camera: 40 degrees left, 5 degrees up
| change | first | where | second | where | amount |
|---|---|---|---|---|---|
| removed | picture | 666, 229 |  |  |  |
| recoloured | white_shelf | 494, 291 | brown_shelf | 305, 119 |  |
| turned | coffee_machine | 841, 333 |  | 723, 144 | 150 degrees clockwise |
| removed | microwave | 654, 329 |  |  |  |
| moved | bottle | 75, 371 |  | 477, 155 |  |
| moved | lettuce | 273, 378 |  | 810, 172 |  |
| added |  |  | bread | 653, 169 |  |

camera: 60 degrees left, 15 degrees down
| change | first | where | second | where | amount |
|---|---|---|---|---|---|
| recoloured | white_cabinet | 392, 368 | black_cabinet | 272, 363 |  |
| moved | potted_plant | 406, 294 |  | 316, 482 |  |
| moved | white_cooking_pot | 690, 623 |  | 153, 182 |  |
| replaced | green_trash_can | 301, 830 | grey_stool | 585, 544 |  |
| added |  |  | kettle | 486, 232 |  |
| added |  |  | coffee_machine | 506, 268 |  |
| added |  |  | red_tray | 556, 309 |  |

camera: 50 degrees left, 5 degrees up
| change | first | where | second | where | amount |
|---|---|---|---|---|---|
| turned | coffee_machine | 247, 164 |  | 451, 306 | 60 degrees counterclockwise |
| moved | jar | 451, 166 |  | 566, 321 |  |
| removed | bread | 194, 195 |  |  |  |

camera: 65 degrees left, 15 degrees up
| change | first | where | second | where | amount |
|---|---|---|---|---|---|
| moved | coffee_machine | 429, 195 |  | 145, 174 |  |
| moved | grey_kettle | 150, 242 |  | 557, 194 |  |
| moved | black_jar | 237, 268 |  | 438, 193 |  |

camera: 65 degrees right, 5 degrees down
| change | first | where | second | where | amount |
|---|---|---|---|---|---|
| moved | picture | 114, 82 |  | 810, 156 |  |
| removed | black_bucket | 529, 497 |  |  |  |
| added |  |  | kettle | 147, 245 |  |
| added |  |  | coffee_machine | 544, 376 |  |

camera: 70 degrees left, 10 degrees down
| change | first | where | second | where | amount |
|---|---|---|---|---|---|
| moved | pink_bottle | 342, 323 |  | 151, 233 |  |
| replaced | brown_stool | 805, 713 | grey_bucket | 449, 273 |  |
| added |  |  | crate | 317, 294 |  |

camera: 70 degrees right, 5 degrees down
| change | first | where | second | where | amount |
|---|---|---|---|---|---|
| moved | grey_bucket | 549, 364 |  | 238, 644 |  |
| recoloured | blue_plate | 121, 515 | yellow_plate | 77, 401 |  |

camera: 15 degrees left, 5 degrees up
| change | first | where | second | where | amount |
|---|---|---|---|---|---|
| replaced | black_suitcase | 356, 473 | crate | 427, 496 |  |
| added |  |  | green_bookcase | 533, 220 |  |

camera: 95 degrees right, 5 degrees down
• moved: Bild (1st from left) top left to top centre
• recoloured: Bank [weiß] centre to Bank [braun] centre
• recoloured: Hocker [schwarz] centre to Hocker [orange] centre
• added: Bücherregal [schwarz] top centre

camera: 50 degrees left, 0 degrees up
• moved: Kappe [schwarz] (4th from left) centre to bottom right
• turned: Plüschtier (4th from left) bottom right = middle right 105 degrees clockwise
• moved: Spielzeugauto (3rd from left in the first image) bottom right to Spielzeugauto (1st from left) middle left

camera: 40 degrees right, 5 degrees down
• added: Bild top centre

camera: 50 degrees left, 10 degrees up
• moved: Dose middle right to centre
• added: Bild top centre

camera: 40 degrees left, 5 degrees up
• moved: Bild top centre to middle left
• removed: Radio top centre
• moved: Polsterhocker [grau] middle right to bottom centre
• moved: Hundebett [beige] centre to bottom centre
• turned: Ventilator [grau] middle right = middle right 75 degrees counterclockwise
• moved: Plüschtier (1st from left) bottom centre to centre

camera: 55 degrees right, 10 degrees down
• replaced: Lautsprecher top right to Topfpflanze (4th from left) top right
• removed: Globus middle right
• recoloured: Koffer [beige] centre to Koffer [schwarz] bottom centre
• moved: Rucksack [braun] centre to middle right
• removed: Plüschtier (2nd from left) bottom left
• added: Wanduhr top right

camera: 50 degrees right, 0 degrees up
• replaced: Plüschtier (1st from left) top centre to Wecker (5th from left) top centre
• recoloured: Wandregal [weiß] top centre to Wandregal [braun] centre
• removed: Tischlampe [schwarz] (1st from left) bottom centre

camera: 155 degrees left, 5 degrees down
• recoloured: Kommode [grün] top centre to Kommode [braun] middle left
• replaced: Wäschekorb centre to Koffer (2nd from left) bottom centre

** The problem **
Set down the entire material again, exactly as it stands.

** Worked solution **
camera: 40 degrees left, 5 degrees up
| change | first | where | second | where | amount |
|---|---|---|---|---|---|
| removed | picture | 666, 229 |  |  |  |
| recoloured | white_shelf | 494, 291 | brown_shelf | 305, 119 |  |
| turned | coffee_machine | 841, 333 |  | 723, 144 | 150 degrees clockwise |
| removed | microwave | 654, 329 |  |  |  |
| moved | bottle | 75, 371 |  | 477, 155 |  |
| moved | lettuce | 273, 378 |  | 810, 172 |  |
| added |  |  | bread | 653, 169 |  |

camera: 60 degrees left, 15 degrees down
| change | first | where | second | where | amount |
|---|---|---|---|---|---|
| recoloured | white_cabinet | 392, 368 | black_cabinet | 272, 363 |  |
| moved | potted_plant | 406, 294 |  | 316, 482 |  |
| moved | white_cooking_pot | 690, 623 |  | 153, 182 |  |
| replaced | green_trash_can | 301, 830 | grey_stool | 585, 544 |  |
| added |  |  | kettle | 486, 232 |  |
| added |  |  | coffee_machine | 506, 268 |  |
| added |  |  | red_tray | 556, 309 |  |

camera: 50 degrees left, 5 degrees up
| change | first | where | second | where | amount |
|---|---|---|---|---|---|
| turned | coffee_machine | 247, 164 |  | 451, 306 | 60 degrees counterclockwise |
| moved | jar | 451, 166 |  | 566, 321 |  |
| removed | bread | 194, 195 |  |  |  |

camera: 65 degrees left, 15 degrees up
| change | first | where | second | where | amount |
|---|---|---|---|---|---|
| moved | coffee_machine | 429, 195 |  | 145, 174 |  |
| moved | grey_kettle | 150, 242 |  | 557, 194 |  |
| moved | black_jar | 237, 268 |  | 438, 193 |  |

camera: 65 degrees right, 5 degrees down
| change | first | where | second | where | amount |
|---|---|---|---|---|---|
| moved | picture | 114, 82 |  | 810, 156 |  |
| removed | black_bucket | 529, 497 |  |  |  |
| added |  |  | kettle | 147, 245 |  |
| added |  |  | coffee_machine | 544, 376 |  |

camera: 70 degrees left, 10 degrees down
| change | first | where | second | where | amount |
|---|---|---|---|---|---|
| moved | pink_bottle | 342, 323 |  | 151, 233 |  |
| replaced | brown_stool | 805, 713 | grey_bucket | 449, 273 |  |
| added |  |  | crate | 317, 294 |  |

camera: 70 degrees right, 5 degrees down
| change | first | where | second | where | amount |
|---|---|---|---|---|---|
| moved | grey_bucket | 549, 364 |  | 238, 644 |  |
| recoloured | blue_plate | 121, 515 | yellow_plate | 77, 401 |  |

camera: 15 degrees left, 5 degrees up
| change | first | where | second | where | amount |
|---|---|---|---|---|---|
| replaced | black_suitcase | 356, 473 | crate | 427, 496 |  |
| added |  |  | green_bookcase | 533, 220 |  |

camera: 95 degrees right, 5 degrees down
• moved: Bild (1st from left) top left to top centre
• recoloured: Bank [weiß] centre to Bank [braun] centre
• recoloured: Hocker [schwarz] centre to Hocker [orange] centre
• added: Bücherregal [schwarz] top centre

camera: 50 degrees left, 0 degrees up
• moved: Kappe [schwarz] (4th from left) centre to bottom right
• turned: Plüschtier (4th from left) bottom right = middle right 105 degrees clockwise
• moved: Spielzeugauto (3rd from left in the first image) bottom right to Spielzeugauto (1st from left) middle left

camera: 40 degrees right, 5 degrees down
• added: Bild top centre

camera: 50 degrees left, 10 degrees up
• moved: Dose middle right to centre
• added: Bild top centre

camera: 40 degrees left, 5 degrees up
• moved: Bild top centre to middle left
• removed: Radio top centre
• moved: Polsterhocker [grau] middle right to bottom centre
• moved: Hundebett [beige] centre to bottom centre
• turned: Ventilator [grau] middle right = middle right 75 degrees counterclockwise
• moved: Plüschtier (1st from left) bottom centre to centre

camera: 55 degrees right, 10 degrees down
• replaced: Lautsprecher top right to Topfpflanze (4th from left) top right
• removed: Globus middle right
• recoloured: Koffer [beige] centre to Koffer [schwarz] bottom centre
• moved: Rucksack [braun] centre to middle right
• removed: Plüschtier (2nd from left) bottom left
• added: Wanduhr top right

camera: 50 degrees right, 0 degrees up
• replaced: Plüschtier (1st from left) top centre to Wecker (5th from left) top centre
• recoloured: Wandregal [weiß] top centre to Wandregal [braun] centre
• removed: Tischlampe [schwarz] (1st from left) bottom centre

camera: 155 degrees left, 5 degrees down
• recoloured: Kommode [grün] top centre to Kommode [braun] middle left
• replaced: Wäschekorb centre to Koffer (2nd from left) bottom centre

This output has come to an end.